● DATA SHOWN:
Segment Open

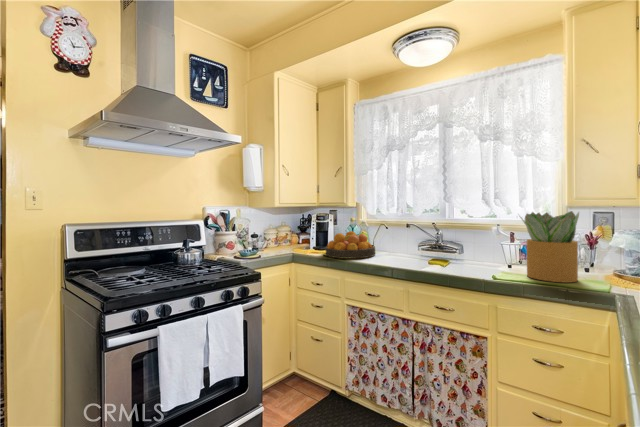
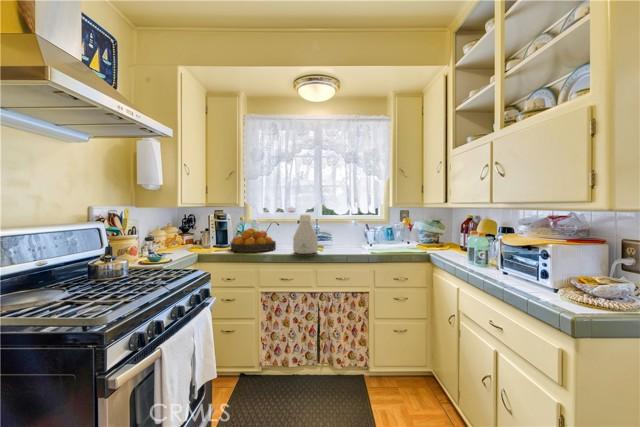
potted plant: present [521,211,579,282] -> none [380,211,409,252]
bottle: none [380,216,413,268] -> present [293,214,318,254]

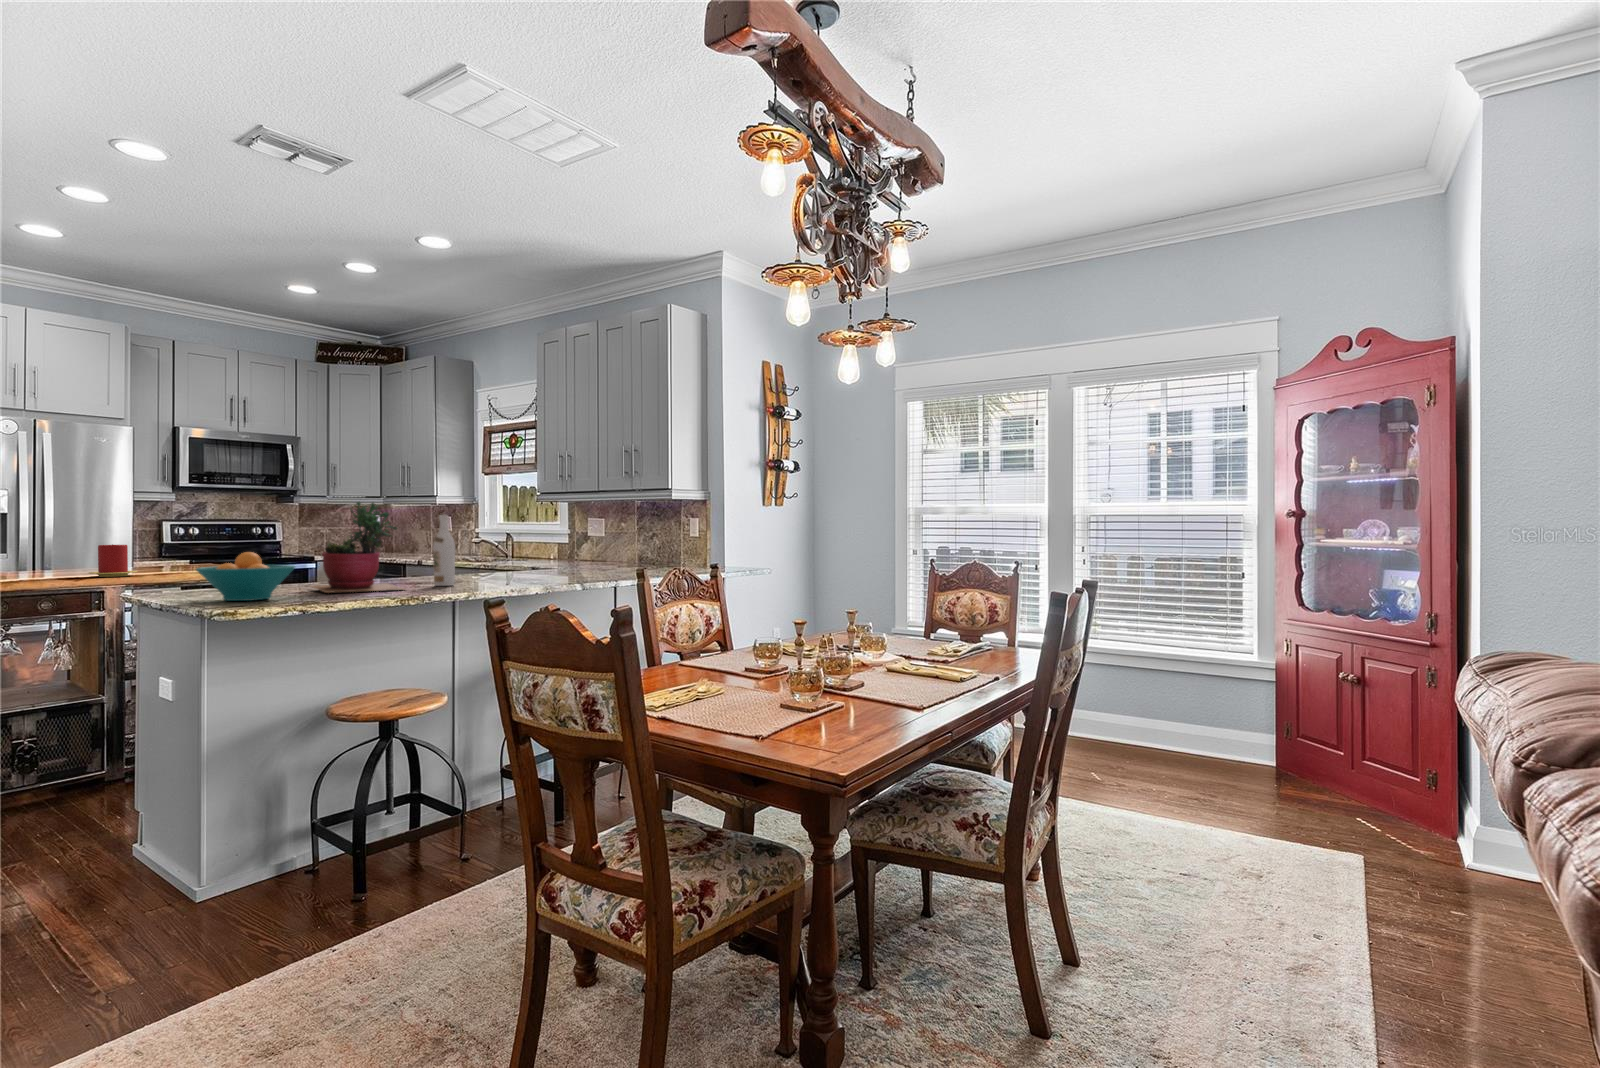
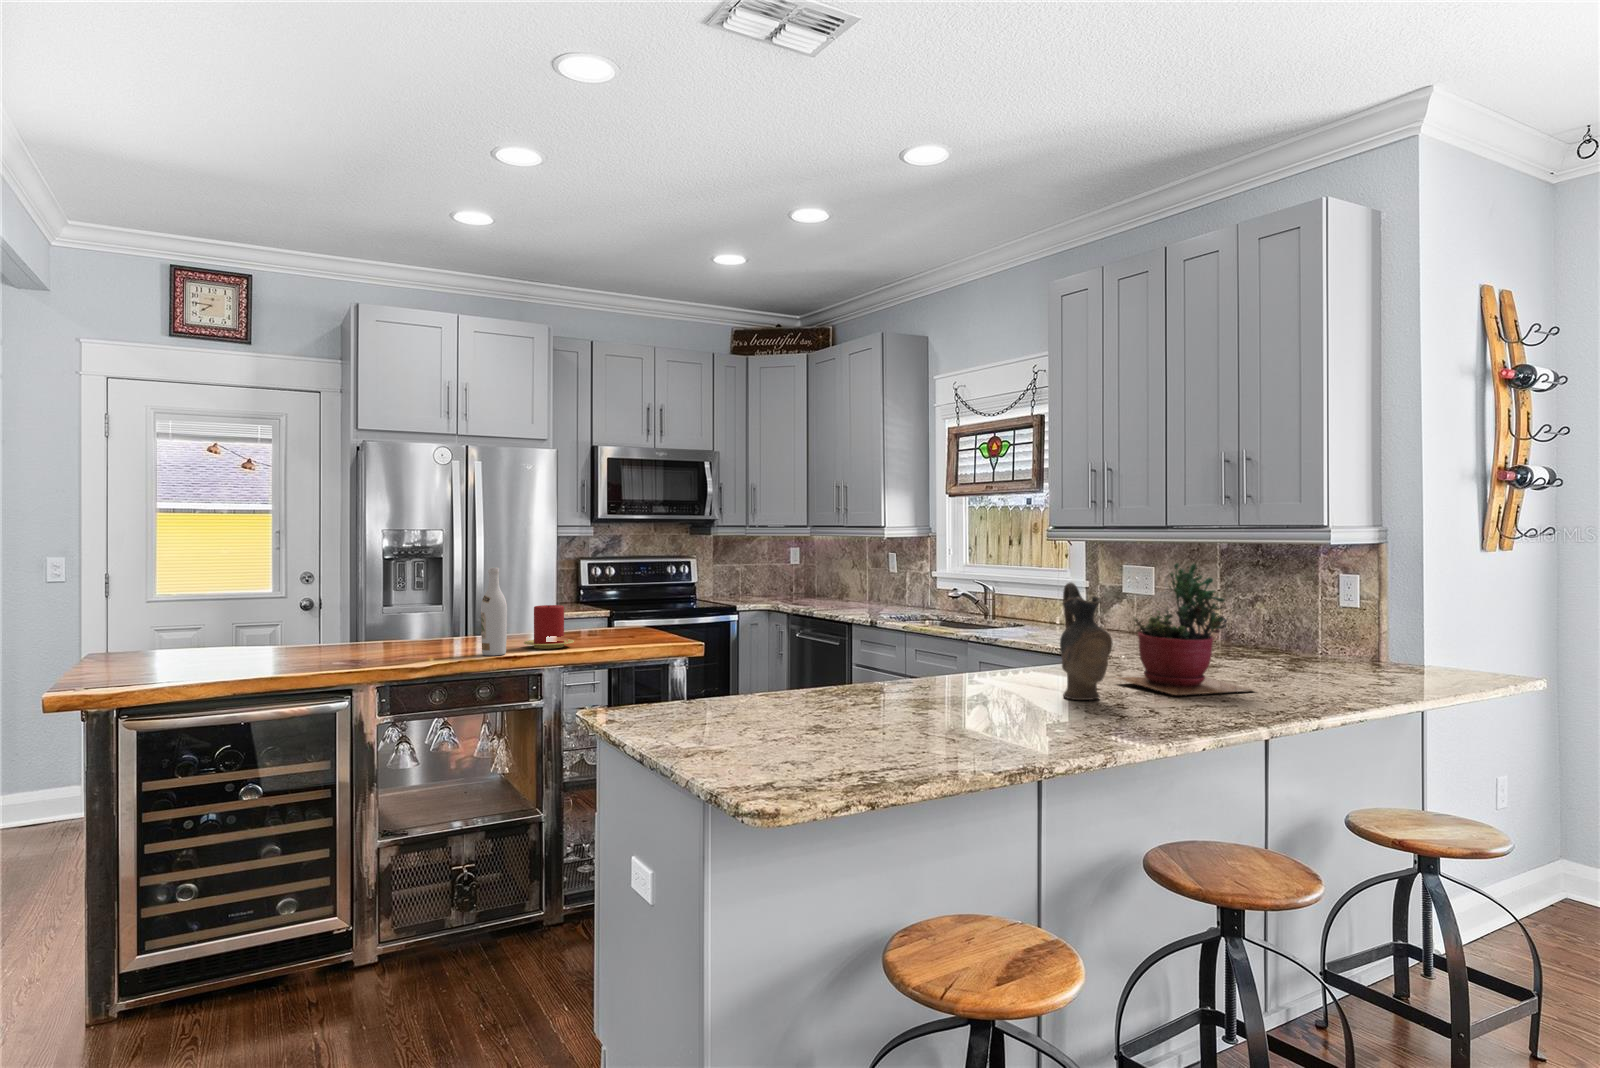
succulent plant: present [313,502,404,593] -> present [1118,563,1254,695]
wine bottle: present [433,515,455,586] -> present [481,568,507,656]
ceramic pitcher: none [478,516,508,583] -> present [1060,582,1112,700]
fruit bowl: present [196,552,295,601] -> none [702,666,843,754]

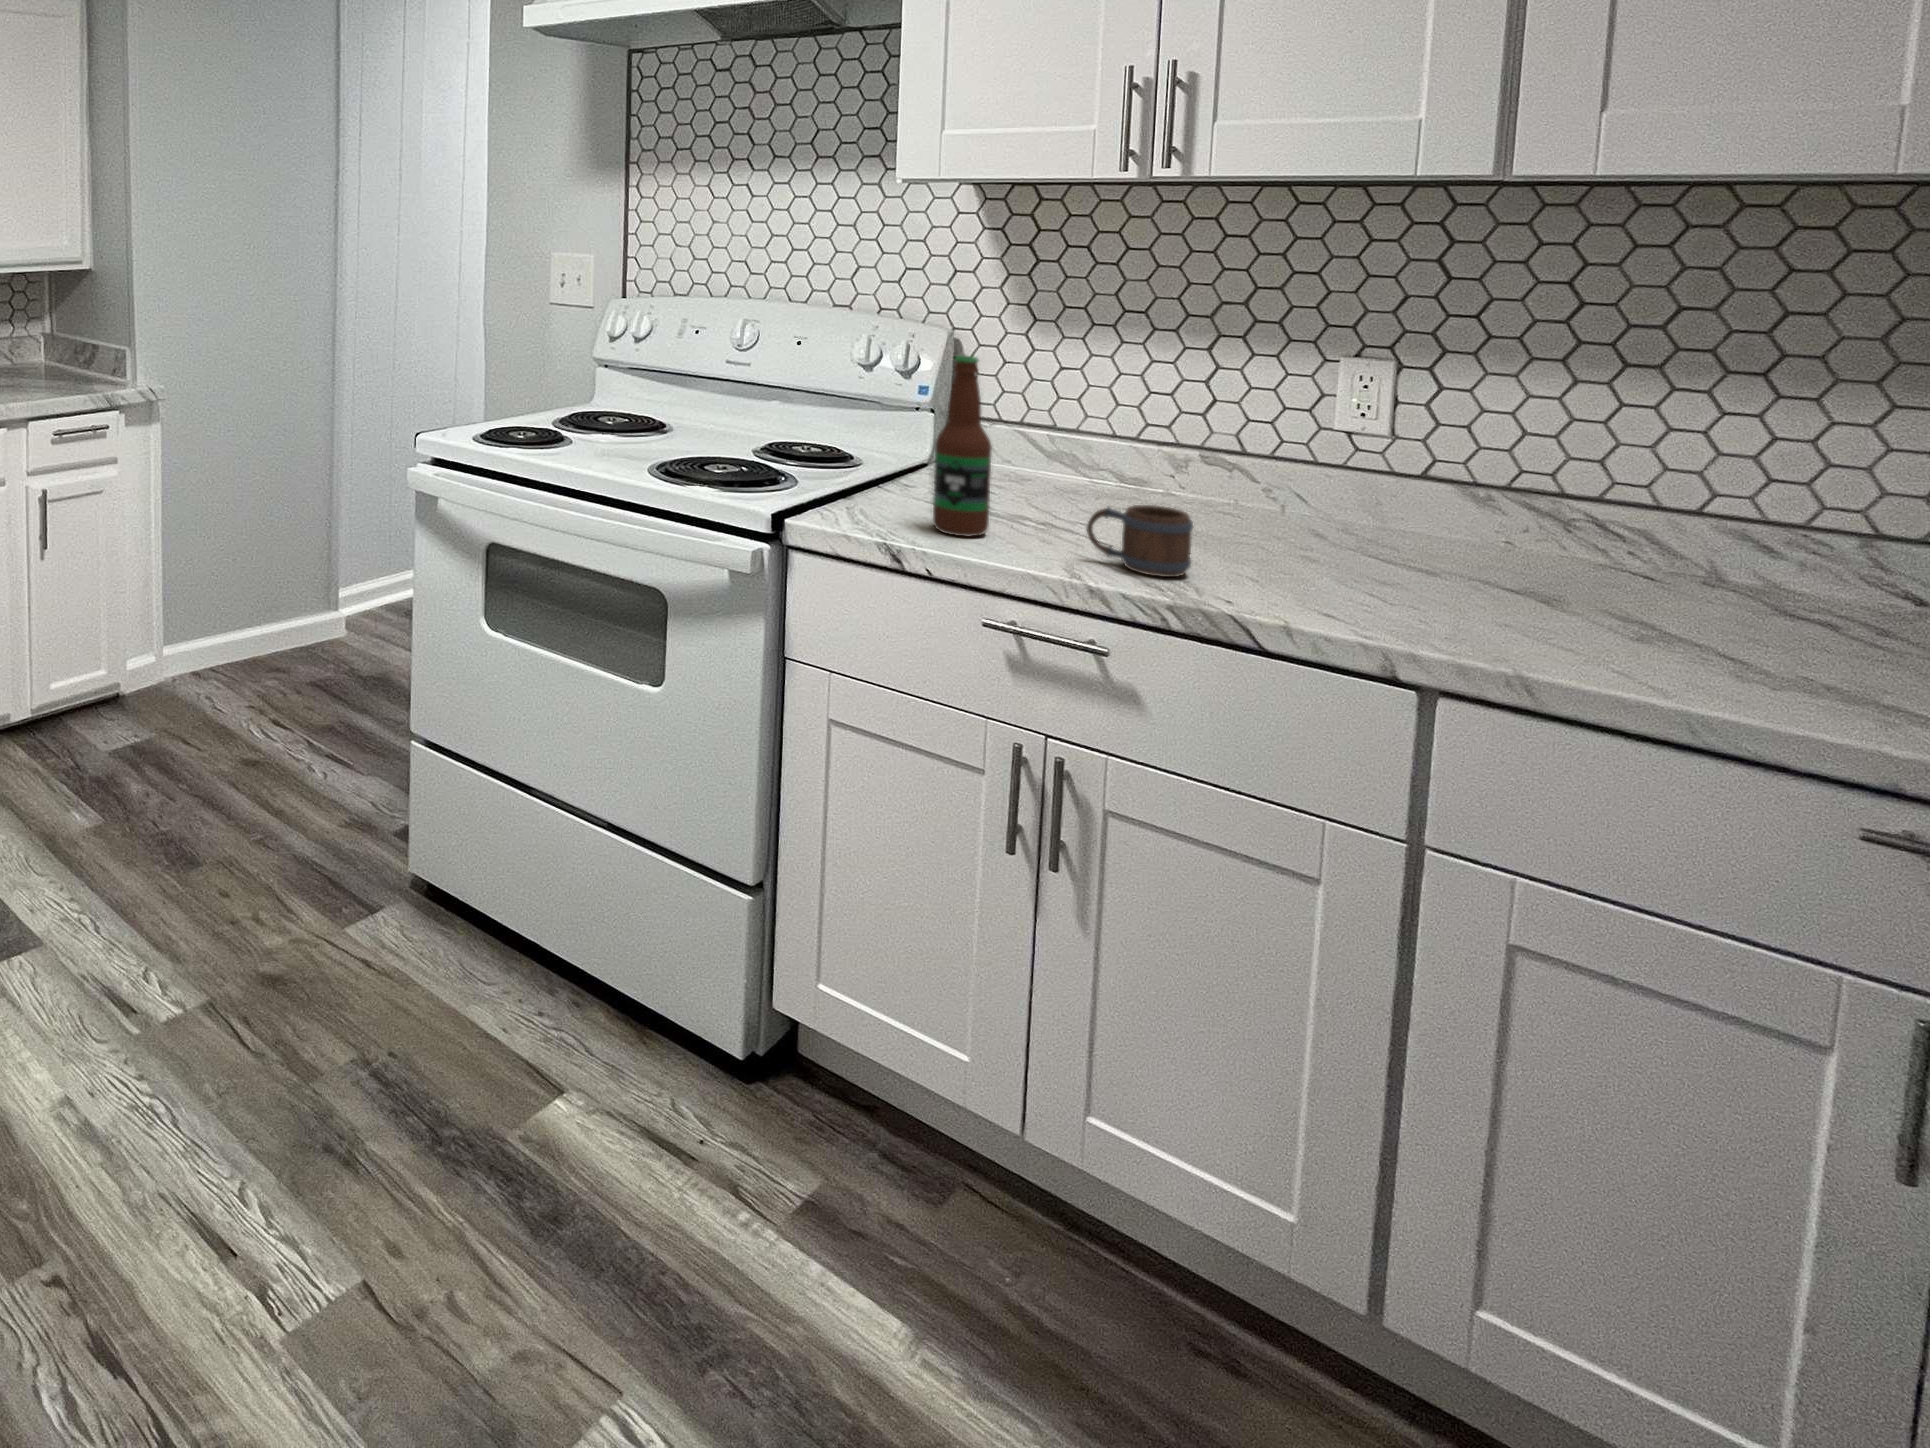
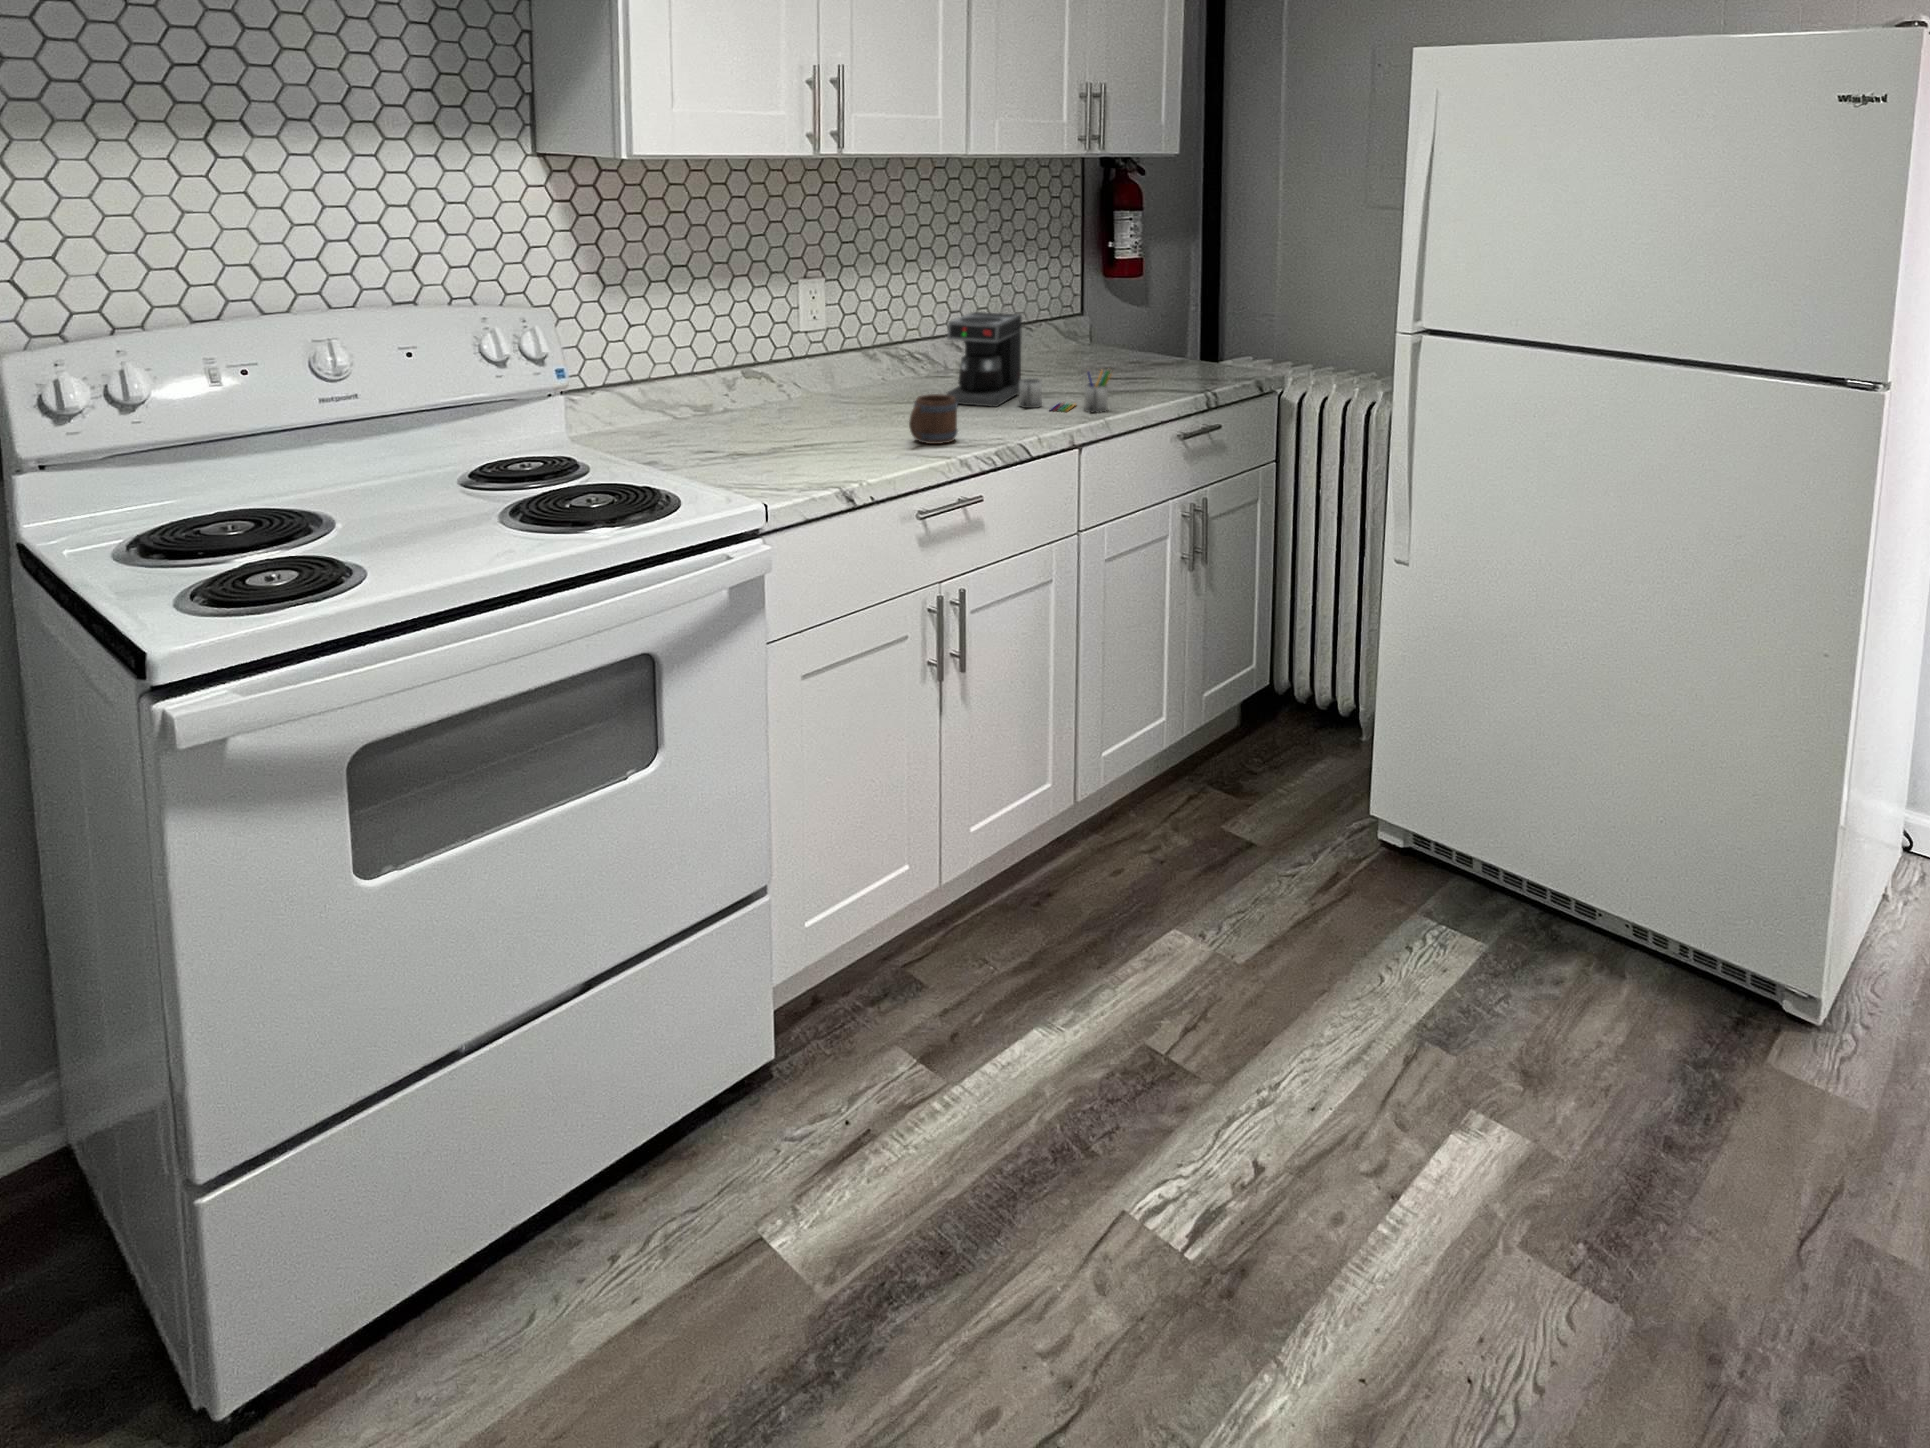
bottle: present [933,356,992,536] -> none [810,312,856,468]
coffee maker: none [1455,452,1681,683] -> present [947,312,1112,412]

Segment Closed

● WORK ITEM:
Leaving the pictures aside, write out the entries above exactly.

● OUTPUT FOR THIS TASK:
potted plant: present [521,211,579,282] -> none [380,211,409,252]
bottle: none [380,216,413,268] -> present [293,214,318,254]

succulent plant: present [313,502,404,593] -> present [1118,563,1254,695]
wine bottle: present [433,515,455,586] -> present [481,568,507,656]
ceramic pitcher: none [478,516,508,583] -> present [1060,582,1112,700]
fruit bowl: present [196,552,295,601] -> none [702,666,843,754]

bottle: present [933,356,992,536] -> none [810,312,856,468]
coffee maker: none [1455,452,1681,683] -> present [947,312,1112,412]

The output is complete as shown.